Australian LGBTQI drama ‘Pulse’ wins key festival prize
A drama about a gay teenager with a disability who changes into the body of a beautiful woman so that he can find love has become the first Australian film to win a $US20,000 prize at Korea’s Busan International Film Festival.
Pulse is the debut feature from the director, producer and cinematographer Stevie Cruz-Martin and writer, producer and editor Daniel Monks, who plays the lead.
The film screened in the Flash Forward section which aims to discover cineastes and create buzz among the young film generation, where it was the most highly rated by festival audiences.
Thus it won the BNK Busan Bank award prize, of which $US10,000 goes to the director (shared with Monks) and the rest will be used to support the distribution of the film in Korea.
“We were very shocked and extremely excited to take out this award and very humbled by the entire experience,” Cruz-Martin tells IF before flying home.
“We have been blown away by the support of the Korean audiences here, especially considering their conservative views on disability and LGBTIQA+ communities.
“After each of our three screenings in Busan many of the audience members told us how important a film like Pulse was for Korea; there is clearly a hunger for this kind of material and that really excites Daniel and myself.”
The producers, who include Gemma Hall, are discussing distribution options in Australia while international sales are being handled by Oration Films.
The film premiered as part of the Screenability strand of the Sydney Film Festival and also played at the Melbourne Queer Film Festival.
The plot follows Monks as Olly, a gay high school student who has early onset of osteoporosis. He gets a shock when his straight best friends Luke (Scott Lee) and Nat (Sian Ewers) start dating each other.
When he learns that he needs a hip operation, he jumps at the chance to undergo an experimental body transplant operation and morphs into the new female body of Olivia (Jaimee Peasley), setting into motion a series of events.
Haps Korea magazine’s Darragh Walsh lauded Monks’ “astonishing, arresting” performance, the chemistry between Lee, Ewers and Isaro Kayitesi as his best friends and a heartbreaking turn by Caroline Brazier as his mother.
Walsh declared: “It’s surely significant that a movie so steeped in LGBT issues won an audience award in a country that, at a political and legal level, gives no recognition to the rights or acceptance of the people in this community.
“It’s clear that writer and star Daniel Monks put his heart and soul right onto the screen for all to see, which must be commended in any artistic pursuit, let alone when it’s as well-executed as it is here.
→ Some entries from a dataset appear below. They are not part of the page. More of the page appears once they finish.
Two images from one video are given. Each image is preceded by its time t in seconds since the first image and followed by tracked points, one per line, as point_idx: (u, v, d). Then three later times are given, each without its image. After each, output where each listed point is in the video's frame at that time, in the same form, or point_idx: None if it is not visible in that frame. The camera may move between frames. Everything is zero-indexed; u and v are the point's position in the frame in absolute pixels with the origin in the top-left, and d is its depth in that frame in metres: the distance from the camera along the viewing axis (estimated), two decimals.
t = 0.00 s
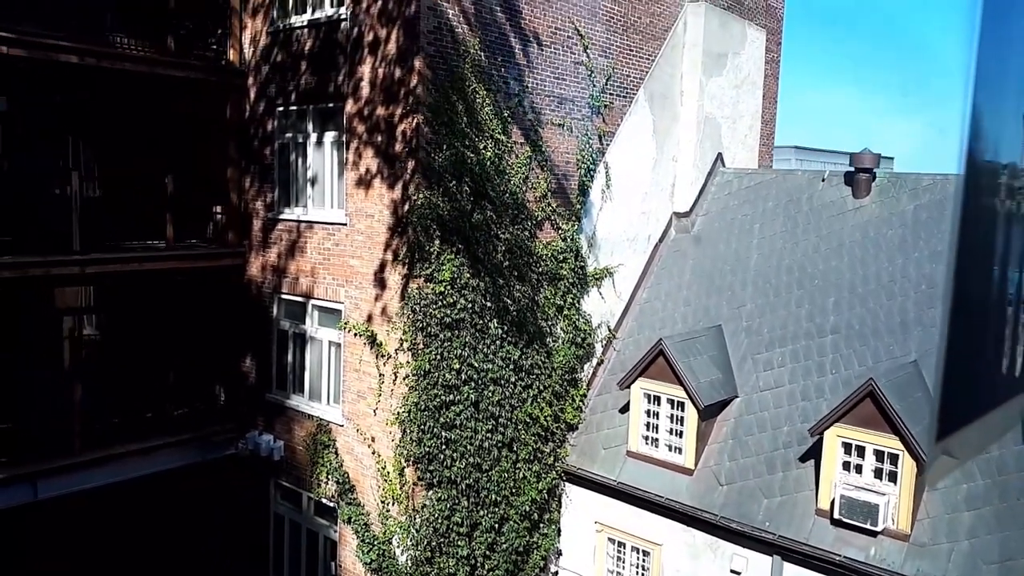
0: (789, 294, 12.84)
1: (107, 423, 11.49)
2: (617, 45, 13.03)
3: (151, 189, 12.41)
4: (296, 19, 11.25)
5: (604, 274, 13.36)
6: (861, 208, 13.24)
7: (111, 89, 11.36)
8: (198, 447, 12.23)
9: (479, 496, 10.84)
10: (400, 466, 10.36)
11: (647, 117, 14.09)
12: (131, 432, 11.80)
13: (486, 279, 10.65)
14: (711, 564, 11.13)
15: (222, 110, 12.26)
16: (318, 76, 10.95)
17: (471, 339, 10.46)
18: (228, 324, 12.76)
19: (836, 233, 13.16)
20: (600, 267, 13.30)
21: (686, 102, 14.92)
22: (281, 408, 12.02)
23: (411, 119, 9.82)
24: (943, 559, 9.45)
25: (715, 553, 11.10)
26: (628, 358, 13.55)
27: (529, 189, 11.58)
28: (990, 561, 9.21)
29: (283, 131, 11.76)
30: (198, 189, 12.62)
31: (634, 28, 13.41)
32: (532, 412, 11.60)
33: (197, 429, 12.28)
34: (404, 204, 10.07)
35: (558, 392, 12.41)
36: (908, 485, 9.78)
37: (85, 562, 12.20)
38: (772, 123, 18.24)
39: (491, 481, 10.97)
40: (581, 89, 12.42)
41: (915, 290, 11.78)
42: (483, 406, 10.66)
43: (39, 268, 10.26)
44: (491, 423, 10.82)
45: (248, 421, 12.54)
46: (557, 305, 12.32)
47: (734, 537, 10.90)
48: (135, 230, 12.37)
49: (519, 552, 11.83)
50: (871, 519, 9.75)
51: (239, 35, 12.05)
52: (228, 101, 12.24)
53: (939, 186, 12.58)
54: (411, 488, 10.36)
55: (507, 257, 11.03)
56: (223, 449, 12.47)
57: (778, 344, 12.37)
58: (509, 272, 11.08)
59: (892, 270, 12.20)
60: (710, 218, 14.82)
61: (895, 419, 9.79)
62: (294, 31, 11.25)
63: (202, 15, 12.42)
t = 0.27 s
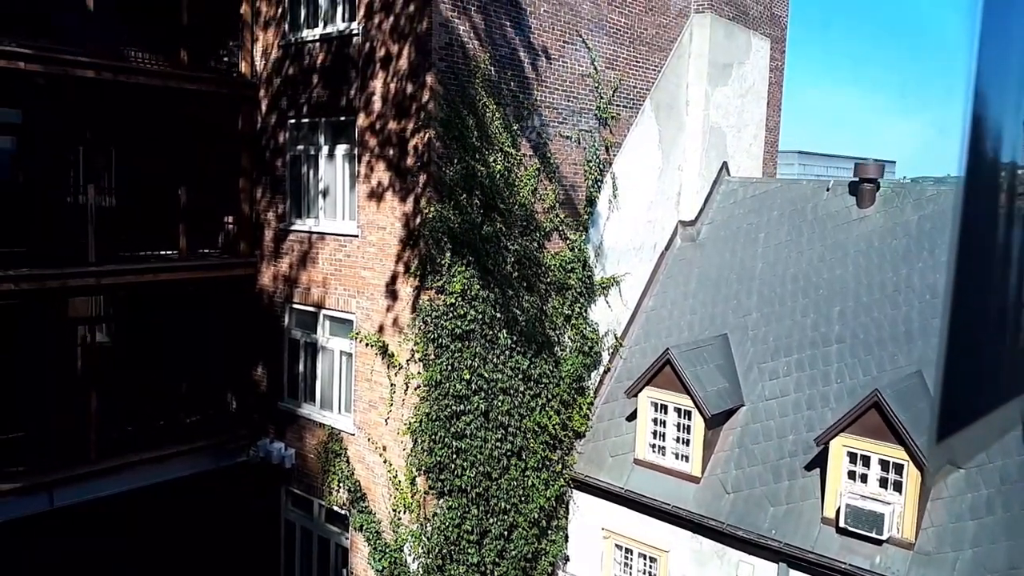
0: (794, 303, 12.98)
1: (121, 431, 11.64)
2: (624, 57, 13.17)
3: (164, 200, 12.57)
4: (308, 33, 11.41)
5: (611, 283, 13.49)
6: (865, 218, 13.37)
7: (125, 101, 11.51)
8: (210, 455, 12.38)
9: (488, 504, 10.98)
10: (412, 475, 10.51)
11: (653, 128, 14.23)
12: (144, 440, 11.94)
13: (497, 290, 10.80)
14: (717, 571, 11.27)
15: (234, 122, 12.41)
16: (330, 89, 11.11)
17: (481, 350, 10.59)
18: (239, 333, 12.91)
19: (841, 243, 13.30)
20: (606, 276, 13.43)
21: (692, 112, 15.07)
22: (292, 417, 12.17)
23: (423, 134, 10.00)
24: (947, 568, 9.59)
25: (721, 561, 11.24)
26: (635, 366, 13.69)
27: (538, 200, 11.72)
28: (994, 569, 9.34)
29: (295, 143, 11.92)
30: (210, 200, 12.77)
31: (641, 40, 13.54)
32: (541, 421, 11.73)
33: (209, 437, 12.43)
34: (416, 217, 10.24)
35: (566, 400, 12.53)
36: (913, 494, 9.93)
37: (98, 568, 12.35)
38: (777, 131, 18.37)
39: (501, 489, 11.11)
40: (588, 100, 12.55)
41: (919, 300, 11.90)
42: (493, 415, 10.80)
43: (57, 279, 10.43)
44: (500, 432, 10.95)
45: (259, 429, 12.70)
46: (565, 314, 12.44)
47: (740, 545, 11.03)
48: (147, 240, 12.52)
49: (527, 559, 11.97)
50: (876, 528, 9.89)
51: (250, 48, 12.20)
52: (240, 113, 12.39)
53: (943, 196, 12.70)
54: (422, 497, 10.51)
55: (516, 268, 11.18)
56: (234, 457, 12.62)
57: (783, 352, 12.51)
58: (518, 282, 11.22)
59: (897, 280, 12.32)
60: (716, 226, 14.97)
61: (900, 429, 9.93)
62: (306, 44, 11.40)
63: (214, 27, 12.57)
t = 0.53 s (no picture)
0: (799, 315, 13.13)
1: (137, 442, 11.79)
2: (631, 72, 13.33)
3: (177, 214, 12.73)
4: (320, 50, 11.58)
5: (618, 295, 13.64)
6: (869, 230, 13.52)
7: (140, 118, 11.68)
8: (223, 466, 12.54)
9: (499, 516, 11.12)
10: (424, 487, 10.67)
11: (660, 141, 14.40)
12: (159, 452, 12.09)
13: (507, 305, 10.96)
14: None
15: (247, 137, 12.58)
16: (342, 107, 11.29)
17: (492, 364, 10.74)
18: (252, 345, 13.08)
19: (845, 255, 13.45)
20: (613, 288, 13.57)
21: (697, 125, 15.24)
22: (304, 428, 12.33)
23: (435, 152, 10.19)
24: None
25: (729, 571, 11.38)
26: (642, 376, 13.85)
27: (547, 215, 11.87)
28: None
29: (307, 159, 12.10)
30: (223, 213, 12.94)
31: (647, 55, 13.71)
32: (550, 433, 11.87)
33: (222, 448, 12.59)
34: (428, 233, 10.42)
35: (575, 412, 12.66)
36: (918, 507, 10.08)
37: None
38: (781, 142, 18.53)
39: (511, 500, 11.26)
40: (596, 116, 12.71)
41: (923, 313, 12.03)
42: (503, 428, 10.94)
43: (74, 294, 10.59)
44: (510, 444, 11.09)
45: (271, 440, 12.86)
46: (574, 327, 12.58)
47: (748, 555, 11.17)
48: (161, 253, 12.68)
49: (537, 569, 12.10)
50: (882, 539, 10.04)
51: (263, 64, 12.36)
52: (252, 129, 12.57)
53: (947, 209, 12.83)
54: (433, 509, 10.67)
55: (526, 282, 11.34)
56: (247, 467, 12.77)
57: (789, 364, 12.65)
58: (527, 296, 11.38)
59: (901, 293, 12.47)
60: (721, 238, 15.13)
61: (905, 443, 10.08)
62: (318, 62, 11.58)
63: (227, 44, 12.74)
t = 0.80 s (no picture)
0: (805, 323, 13.25)
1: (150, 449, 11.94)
2: (638, 82, 13.45)
3: (190, 222, 12.87)
4: (332, 62, 11.71)
5: (625, 303, 13.77)
6: (874, 238, 13.64)
7: (153, 129, 11.81)
8: (235, 472, 12.68)
9: (508, 523, 11.26)
10: (435, 496, 10.82)
11: (666, 149, 14.52)
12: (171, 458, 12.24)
13: (517, 314, 11.09)
14: None
15: (258, 147, 12.71)
16: (354, 118, 11.42)
17: (502, 373, 10.87)
18: (263, 352, 13.22)
19: (850, 263, 13.57)
20: (621, 295, 13.69)
21: (703, 132, 15.36)
22: (315, 435, 12.48)
23: (447, 165, 10.34)
24: None
25: None
26: (648, 383, 13.99)
27: (555, 224, 11.99)
28: None
29: (318, 169, 12.23)
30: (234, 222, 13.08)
31: (654, 64, 13.81)
32: (559, 440, 12.00)
33: (233, 454, 12.73)
34: (439, 244, 10.56)
35: (582, 419, 12.78)
36: (923, 515, 10.21)
37: None
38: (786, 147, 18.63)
39: (520, 507, 11.40)
40: (604, 125, 12.83)
41: (928, 322, 12.14)
42: (512, 436, 11.07)
43: (89, 304, 10.73)
44: (520, 452, 11.23)
45: (283, 446, 13.01)
46: (582, 334, 12.69)
47: (754, 562, 11.31)
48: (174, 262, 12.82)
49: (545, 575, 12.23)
50: (887, 547, 10.17)
51: (274, 75, 12.47)
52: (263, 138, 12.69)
53: (951, 218, 12.93)
54: (444, 517, 10.81)
55: (535, 291, 11.47)
56: (258, 473, 12.92)
57: (795, 372, 12.78)
58: (536, 305, 11.50)
59: (905, 301, 12.58)
60: (727, 245, 15.26)
61: (910, 452, 10.21)
62: (330, 73, 11.70)
63: (238, 54, 12.86)
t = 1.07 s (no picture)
0: (809, 334, 13.39)
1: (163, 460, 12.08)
2: (643, 95, 13.59)
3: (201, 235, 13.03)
4: (342, 78, 11.87)
5: (631, 314, 13.90)
6: (877, 250, 13.78)
7: (166, 145, 11.97)
8: (246, 482, 12.82)
9: (517, 533, 11.39)
10: (445, 507, 10.95)
11: (671, 161, 14.67)
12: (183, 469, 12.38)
13: (526, 327, 11.24)
14: None
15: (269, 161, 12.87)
16: (364, 133, 11.58)
17: (510, 385, 11.01)
18: (273, 363, 13.36)
19: (854, 274, 13.71)
20: (627, 306, 13.81)
21: (708, 144, 15.52)
22: (325, 446, 12.63)
23: (457, 181, 10.51)
24: None
25: None
26: (654, 393, 14.14)
27: (563, 237, 12.13)
28: None
29: (329, 183, 12.39)
30: (245, 235, 13.24)
31: (659, 78, 13.96)
32: (566, 451, 12.13)
33: (244, 465, 12.88)
34: (449, 258, 10.71)
35: (590, 429, 12.90)
36: (927, 525, 10.34)
37: None
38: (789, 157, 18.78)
39: (528, 518, 11.53)
40: (610, 139, 12.98)
41: (931, 333, 12.28)
42: (521, 448, 11.21)
43: (104, 318, 10.87)
44: (528, 463, 11.36)
45: (293, 456, 13.15)
46: (589, 346, 12.81)
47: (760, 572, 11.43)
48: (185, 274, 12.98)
49: None
50: (892, 558, 10.29)
51: (284, 90, 12.63)
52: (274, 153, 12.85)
53: (954, 230, 13.06)
54: (454, 528, 10.94)
55: (543, 304, 11.61)
56: (268, 483, 13.05)
57: (799, 383, 12.90)
58: (544, 317, 11.63)
59: (909, 313, 12.71)
60: (731, 255, 15.41)
61: (914, 463, 10.33)
62: (340, 89, 11.86)
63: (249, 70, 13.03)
“‘Pulse is a brave, thought-provoking piece of filmmaking and storytelling and a movie with a real beating heart at its core.”
An AFTRS graduate, Monks was a finalist for the 2017 Heath Ledger Scholarship. Last year he was accepted as a screenwriter into Screen NSW’s inaugural Screenability internship program designed to create opportunities in the screen industries for people with disabilities.
The producers raised about $24,000 on crowd-funding site Pozible and the rest of the budget from private investors and deferrals from cast and crew. “We could not have made this film without the support and love of these kind souls,” Cruz-Smith said.